We all have a responsibility in this place to ensure that the responsibility for the environment in which we live does not simply lie with those persons directly affected. This is clearly an intergenerational responsibility. Those opposite do like to lecture us on this side about intergenerational responsibility. There is no more profound intergenerational responsibility for those of us here now than to think about the quality of the natural environment we are going to leave for those who come after us. This is a collective responsibility. It is not only in the hands of those in executive government. It is not only in the hands of those who sit in this legislature. It is a responsibility that should extend to interested persons in the wider community acting properly. That has been the effect of section 487 over the past 15 years. It should continue to be so. Within these existing legal frameworks, it is evident that our broad civic responsibility to question government decision making on environmental protection needs to continue to be accommodated.

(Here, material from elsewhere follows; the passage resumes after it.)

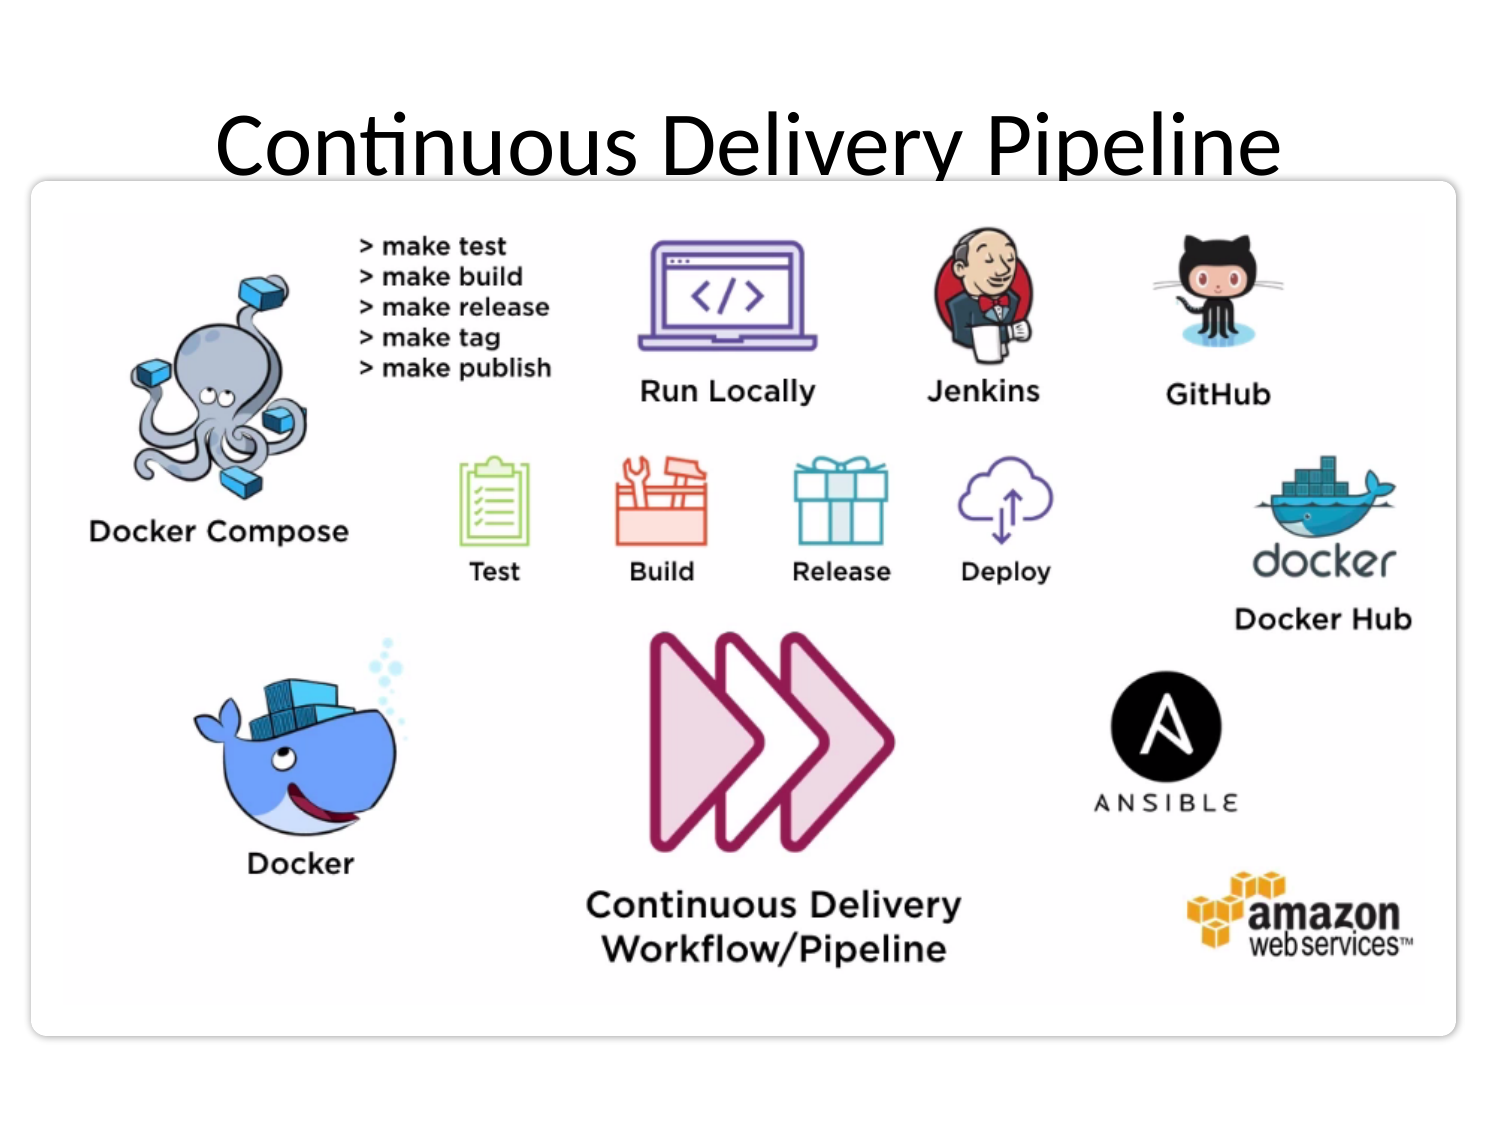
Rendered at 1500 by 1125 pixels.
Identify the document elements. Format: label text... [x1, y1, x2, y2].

It is clear that the existing standing provisions—in fact, it is most evident through the contributions of government members that this has been borne out—have not attracted a negative response from the sector or the legal system. Since the commencement of the act, I note that there have been several reviews looking at its effectiveness. These reviews have supported extended standing provisions for judicial review in the EPBC Act. I note that very recently the Productivity Commission conducted a wide review of this. It looked at major projects rather than the act at large, but this review concluded:
… there is a public interest in allowing third parties to bring judicial review applications, as it allows the legality of the process to be enforced, providing an important 'safety valve' in the system.
And it does, and it should continue to be so. This work of the Productivity Commission, hardly a green vigilante group on these questions, provided again a very useful overview of the operation of our present environmental regulations in terms of major project approvals. It gives them a big tick, basically. It looks at the evidence, something members of this government are allergic to. It also looks again at the balancing that we are required to do—the balancing of the broad public policy objectives. It is very clear that we cannot simply tilt the balance in favour of this executive, or any executive. The public policy grounds for retaining section 487 in its present form and providing for the current certainty around extended standing for judicial review are clear.
This House should reject the bill that is before it, because the government has not made the case for change. It should reject the bill, because we should in this place stand up for the environment today and for the environment tomorrow. But we should also be rejecting this bill because its introduction would strike a deep blow into the effective operation of our democracy through inhibiting the operation of civil society actors to hold government decision making effectively to account. I urge government members to go back to 1998 and review the Senate committee. I urge government members to go back to 2013 and look at the work of the Productivity Commission. I urge government members to bring evidence and principle to this debate and to reject this legislation.